American citizens detained for years without trial

One American who was held for three years without access to courts or lawyers is Jose Padilla.  This former Chicago gang member was a convert to Islam.  He was nowhere near the field of battle when he was arrested by US authorities.  Instead, he was picked up at O'Hare International Airport in Chicago in May 2002 and first held as a "material witness."   Shortly before a judge was to rule on the validity of the warrant on which he was being held, President Bush issued an order that he be detained as an "enemy combatant" on the grounds that he was closely associated with al Qaeda and planned to set of a "dirty bomb" in the United States.
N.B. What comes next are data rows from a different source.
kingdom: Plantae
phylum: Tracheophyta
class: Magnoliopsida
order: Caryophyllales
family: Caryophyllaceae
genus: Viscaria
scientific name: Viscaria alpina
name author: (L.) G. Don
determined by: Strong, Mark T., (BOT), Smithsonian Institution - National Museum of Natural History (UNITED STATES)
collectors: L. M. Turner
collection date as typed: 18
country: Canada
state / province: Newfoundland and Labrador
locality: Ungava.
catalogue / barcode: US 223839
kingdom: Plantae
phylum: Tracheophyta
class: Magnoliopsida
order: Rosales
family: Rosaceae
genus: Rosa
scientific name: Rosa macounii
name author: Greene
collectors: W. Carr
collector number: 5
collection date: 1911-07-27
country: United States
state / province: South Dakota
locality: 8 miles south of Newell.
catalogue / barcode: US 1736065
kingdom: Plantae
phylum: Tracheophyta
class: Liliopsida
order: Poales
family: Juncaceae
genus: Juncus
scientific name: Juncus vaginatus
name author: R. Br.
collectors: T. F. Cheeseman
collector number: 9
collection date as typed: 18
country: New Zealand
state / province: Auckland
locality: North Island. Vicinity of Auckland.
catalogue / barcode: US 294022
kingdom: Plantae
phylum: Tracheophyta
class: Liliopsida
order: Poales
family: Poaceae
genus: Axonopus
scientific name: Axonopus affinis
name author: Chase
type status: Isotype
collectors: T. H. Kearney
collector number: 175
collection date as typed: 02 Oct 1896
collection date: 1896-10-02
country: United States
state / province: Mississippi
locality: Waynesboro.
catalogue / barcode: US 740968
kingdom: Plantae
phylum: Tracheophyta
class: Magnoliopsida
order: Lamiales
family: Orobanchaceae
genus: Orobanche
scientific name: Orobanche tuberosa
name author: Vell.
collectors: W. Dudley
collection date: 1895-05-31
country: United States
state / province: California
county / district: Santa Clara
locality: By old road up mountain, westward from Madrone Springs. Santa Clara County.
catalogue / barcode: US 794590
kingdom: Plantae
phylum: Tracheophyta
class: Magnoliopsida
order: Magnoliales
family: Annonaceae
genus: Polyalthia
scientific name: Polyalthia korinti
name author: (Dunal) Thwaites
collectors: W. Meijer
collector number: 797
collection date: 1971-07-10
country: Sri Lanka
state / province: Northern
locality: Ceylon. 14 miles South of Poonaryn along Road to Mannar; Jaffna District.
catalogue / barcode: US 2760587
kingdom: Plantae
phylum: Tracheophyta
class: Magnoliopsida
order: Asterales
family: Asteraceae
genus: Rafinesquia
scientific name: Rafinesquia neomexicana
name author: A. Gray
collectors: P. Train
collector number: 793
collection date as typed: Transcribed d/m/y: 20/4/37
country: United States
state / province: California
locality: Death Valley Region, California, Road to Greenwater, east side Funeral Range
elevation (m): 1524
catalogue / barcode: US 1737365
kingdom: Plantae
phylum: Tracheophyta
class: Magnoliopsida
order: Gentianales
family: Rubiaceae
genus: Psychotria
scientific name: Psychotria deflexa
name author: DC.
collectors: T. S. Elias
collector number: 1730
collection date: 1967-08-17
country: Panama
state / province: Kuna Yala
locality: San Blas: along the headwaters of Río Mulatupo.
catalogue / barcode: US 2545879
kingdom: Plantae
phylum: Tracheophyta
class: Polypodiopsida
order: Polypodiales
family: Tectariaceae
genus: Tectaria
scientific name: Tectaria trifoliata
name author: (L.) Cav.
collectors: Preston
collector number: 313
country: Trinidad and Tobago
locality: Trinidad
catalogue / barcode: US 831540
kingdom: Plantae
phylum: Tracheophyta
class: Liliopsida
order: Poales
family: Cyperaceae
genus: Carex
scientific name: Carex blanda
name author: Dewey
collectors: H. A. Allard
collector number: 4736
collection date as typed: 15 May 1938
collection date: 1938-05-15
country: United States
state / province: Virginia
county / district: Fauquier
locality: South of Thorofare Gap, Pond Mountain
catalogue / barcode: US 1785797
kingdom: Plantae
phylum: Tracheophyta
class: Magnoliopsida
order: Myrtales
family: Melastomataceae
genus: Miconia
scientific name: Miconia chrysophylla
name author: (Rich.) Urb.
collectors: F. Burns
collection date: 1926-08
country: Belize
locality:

Could an American citizen be stripped of all due process rights if she or he were detained not in a war zone, but within the United States itself?  This was the issue debated by the courts while Padilla himself was marooned incommunicado in a military brig off the coast of South Carolina. 

The Second Circuit Court of Appeals in December 2003 denied that the President as Commander-in-Chief had the "inherent authority" to treat an American citizen in this way.  The government appealed to the Supreme Court, and the court threw out the case on a technicality – it said the case should have been heard by the Fourth Circuit Court of Appeals.  So back it went, to the Fourth Circuit Court.  That court upheld the president's authority to strip Padilla of his rights.  Padilla's lawyers then appealed to the US Supreme Court. 

Just before the Supreme Court was to hear the case, the government finally brought criminal charges against Padilla.  But these charges are far removed from government claims that he was on a mission to detonate a "dirty bomb" in the US as an agent of Al Qaeda.  Instead he now faces lesser conspiracy charges before a criminal court in Miami, leaving many people – including irate Fourth Circuit Court judges – to wonder what evidence the government had against Padilla in the first place.